Just a quick one, I had to do this the other day with our certificate. I know that you can do this on the F5 through an SSH connection. But I decided to use the version I had installed on my Windows Desktop.
After a few moments of bashing my head against the proverbial brick wall I found that this was the way to do it.
For those interested I was doing this so that I could import our wild card certificate into my Citrix Gateway as the versions that I could download from verisign were not compatible and gave an error on import. In fact I will try to get a post up about that.
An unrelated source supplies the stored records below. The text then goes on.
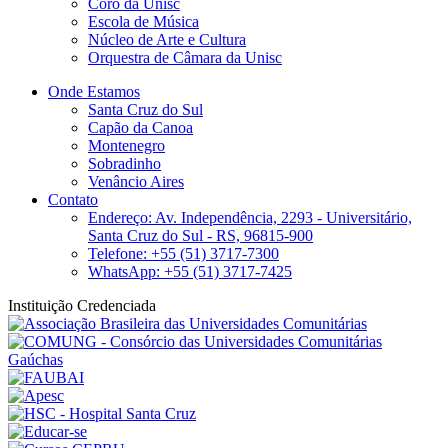
Coro da Unisc
Escola de Música
Núcleo de Arte e Cultura
Orquestra de Câmara da Unisc
Onde Estamos
Santa Cruz do Sul
Capão da Canoa
Montenegro
Sobradinho
Venâncio Aires
Contato
Endereço: Av. Independência, 2293 - Universitário,
Santa Cruz do Sul - RS, 96815-900
Telefone: +55 (51) 3717-7300
WhatsApp: +55 (51) 3717-7425
Instituição Credenciada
If you follow these steps you should end up with a cert that will have the Private key and will work if Citrix or VMware view for that matter.
- On the F5 export the Certificate file and key file. Copy them somewhere you can find them. I actually put mine in the OpenSSL folder. That way I didn’t have to worry about typing paths! Yes I am that lazy!!
- Open a command prompt and start OpenSSL
- Type the following pkcs12 -export -in .crt -inkey .key -out .p12
- You will see a message saying “loading ‘screen’ into random state – done
- It will then prompt for a password to allow the Private key to be exported. This is important for Applications like the Citrix Secure Gateway
- You will then see a message saying ” Verifying – Enter export password:” So go ahead and confirm your password
And that is it. Pretty straight forward when you know how, and you will have a nice new certificate with private key that can be exported.